** Passage **
┌──

Lockport Union-Sun & Journal Online

July 26, 2013

EPA agrees to relocate five Water Street families

Cleanup for Eighteenmile Creek will include demolishing former Flintkote Plant

Lockport Union-Sun & Journal

Lockport Union-Sun & Journal — The U.S. Environmental Protection Agency will clean up nine properties along Eighteenmile Creek in the city of Lockport and relocate Water Street residents from five of the properties, the agency announced Friday.

That plan includes demolishing an industrial building at the former Flintkote plant site as part of the first phase of cleanup. Located at 300 Mill St., the plant's demolition would allow the EPA to sample soil under the building to determine if it is contaminated.

It was good news, albeit news that was a long time coming, said Mayor Michael Tucker.

"We thought it was a viable option and we support it, as long as the homeowners support it," he said.

Tucker said the EPA hasn't talked directly to homeowners yet. The plan could be put into action as soon as the fall, once everything is worked out with the relocating homeowners.

Those nine residential properties located on Water Street are contaminated with polychlorinated biphenyls and other contaminants, including lead and chromium. PCBs are a probable human carcinogen and affect the immune, reproductive, nervous and endocrine systems and cause other health effects.

And when there's flooding, Eighteenmile Creek, containing those PCBs and other contaminants, overflows its banks into nearby properties. Some residents on Water Street report experiencing recurrent flooding, up to 8 to 10 times a year.

Then there was June 28, when five inches of rain pounded the city of Lockport in just a few hours.

So, moving the residents is the best option, the EPA said.

“This plan will take the residents with contaminated properties out of harms’ way,” said EPA Regional Administrator Judith A. Enck in a release. “It will also allow us to remove the contamination from the area to reduce any future risk to people or the environment. I encourage the public to give us input on the proposed plan.”

In its plan, the EPA is proposing to buy six residential properties that are privately owned, two of which by the same owner. The agency will permanently relocate affected residents, demolish the homes and excavate the contaminated soil. Then a two-phased cleanup period will take place.

Three other properties, which are owned by the City of Lockport and are vacant and contain no buildings, will also be cleaned up.

The EPA will hold a public meeting on Aug. 13 to explain the proposed plan and take public comments. The meeting will be held at 7 p.m. at the 4-H Training Center at the Niagara County Fairgrounds, 4487 Lake Ave. The plan is viewable at the Lockport Public Library and on the EPA website.

Written comments postmarked by Aug. 26 may be mailed to Thomas Taccone, remedial project manager, U. S. Environmental Protection Agency, Region 2, 290 Broadway, 20th Floor, New York, NY 10007-1866. Comments may also be emailed to taccone.tom@epa.gov.

└──

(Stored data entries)

┌──

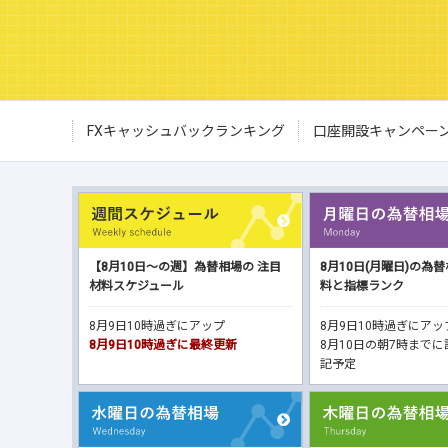
FXキャッシュバックランキング
口座開設キャンペー
【8月10日～の週】為替相場の 注目
8月10日(月曜日)の為
材料スケジュール
料と指標ランク
8月9日10時過ぎにアップ
8月9日10時過ぎにア
8月9日10時過ぎに最終更新
8月10日の朝7時まで
記予定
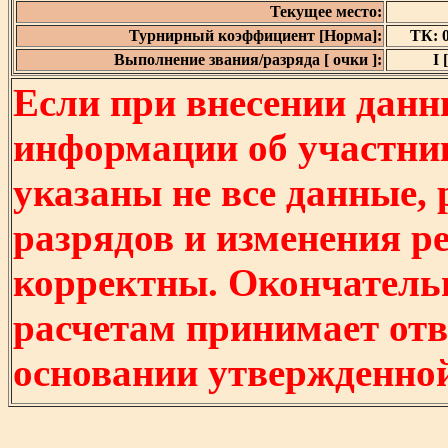
Текущее место:
Турнирный коэффициент [Норма]:
ТК: 0
Выполнение звания/разряда [ очки ]:
I 
Если при внесении данн
информации об участни
указаны не все данные,
разрядов и изменения р
корректны. Окончатель
расчетам принимает отв
основании утвержденно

└──

** What needs to be done **
Retype the passage of the Eighteenmile Creek cleanup article above, starting at "EPA agrees to" and ending at "agency announced Friday.".

** Exercise solution **
EPA agrees to relocate five Water Street families

Cleanup for Eighteenmile Creek will include demolishing former Flintkote Plant

Lockport Union-Sun & Journal

Lockport Union-Sun & Journal — The U.S. Environmental Protection Agency will clean up nine properties along Eighteenmile Creek in the city of Lockport and relocate Water Street residents from five of the properties, the agency announced Friday.